C. : D'où vient la charte graphique des couvertures ?
D.T.: Les choses remontent un peu car j'avais beaucoup d'amour pour Laurent Durieux, un illustrateur belge, qui retravaille les affiches de cinéma. Il est aujourd'hui très connu parce qu'il travaille avec certaines galeries internationales comme Mondo aux États Unis. C'est lui qui a fait les affiches pour Les Dents de la Mer. Récemment, il était chez Coppola. Il avait un style qui me plaisait beaucoup et j'avais rêvé d'entrer en contact avec lui sans savoir qu'il partageait un studio avec son frère, Jack. Finalement, à la faveur d'une manifestation que j'avais organisée autour des littératures populaires, ils avaient accepté de faire une affiche pour cet événement. On est retournés les voir avec Tanguy pour leur proposer de travailler sur cette collection et c'est Jack qui a fait des propositions remarquables. Il a bien compris l'idée de la collection.

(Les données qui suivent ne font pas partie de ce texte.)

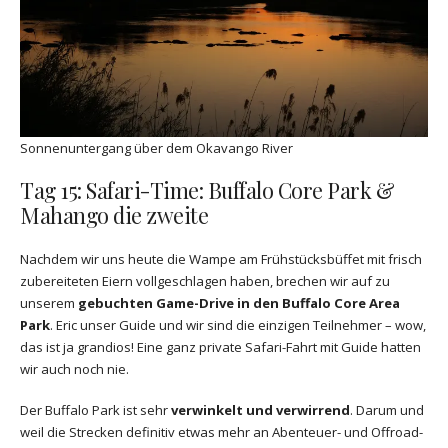
Sonnenuntergang über dem Okavango River
Tag 15: Safari-Time: Buffalo Core Park &
Mahango die zweite
Nachdem wir uns heute die Wampe am Frühstücksbüffet mit frisch
zubereiteten Eiern vollgeschlagen haben, brechen wir auf zu
unserem
gebuchten Game-Drive in den Buffalo Core Area
Park
. Eric unser Guide und wir sind die einzigen Teilnehmer – wow,
das ist ja grandios! Eine ganz private Safari-Fahrt mit Guide hatten
wir auch noch nie.
Der Buffalo Park ist sehr
verwinkelt und verwirrend
. Darum und
weil die Strecken definitiv etwas mehr an Abenteuer- und Offroad-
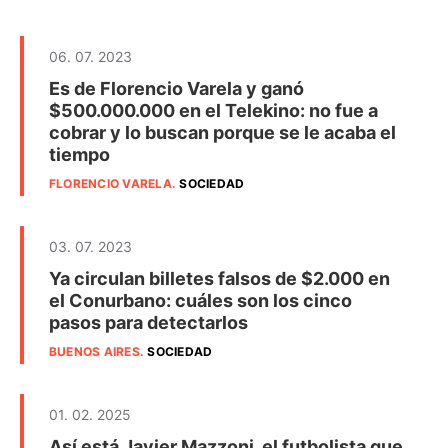
06. 07. 2023
Es de Florencio Varela y ganó
$500.000.000 en el Telekino: no fue a
cobrar y lo buscan porque se le acaba el
tiempo
FLORENCIO VARELA
.
SOCIEDAD
03. 07. 2023
Ya circulan billetes falsos de $2.000 en
el Conurbano: cuáles son los cinco
pasos para detectarlos
BUENOS AIRES
.
SOCIEDAD
01. 02. 2025
Así está Javier Mazzoni, el futbolista que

Il y a bien sûr un personnage de Disney, un personnage qui appartient au patrimoine du cinéma, un autre à la Warner et DC Comics mais ces personnages appartiennent à tout le monde aussi. Nous avons tous un regard dessus, nous vivons tous avec eux et on est partis de cette idée-là pour avoir cette couverture sous forme de médaillon, ces portraits découpés comme ces artistes de Montmartre qui saisissent votre portrait en le caricaturant un peu. On est partis de cette idée pour montrer que ces personnages nous appartiennent, ils sont des silhouettes sur lesquelles on peut projeter nos amours, nos angoisses, nos craintes, nos sagesses. Je trouve que Jack a fait un très bon travail en trouvant chaque fois dans la stylisation des personnages les traits qui permettent de l'identifier et de nous l'approprier sur une belle maquette noire qui met le médaillon en évidence. Quand on fait des livres aujourd'hui, il faut penser au plaisir du livre en lui-même, au plaisir de l'objet matériel dans un monde de plus en plus dématérialisé.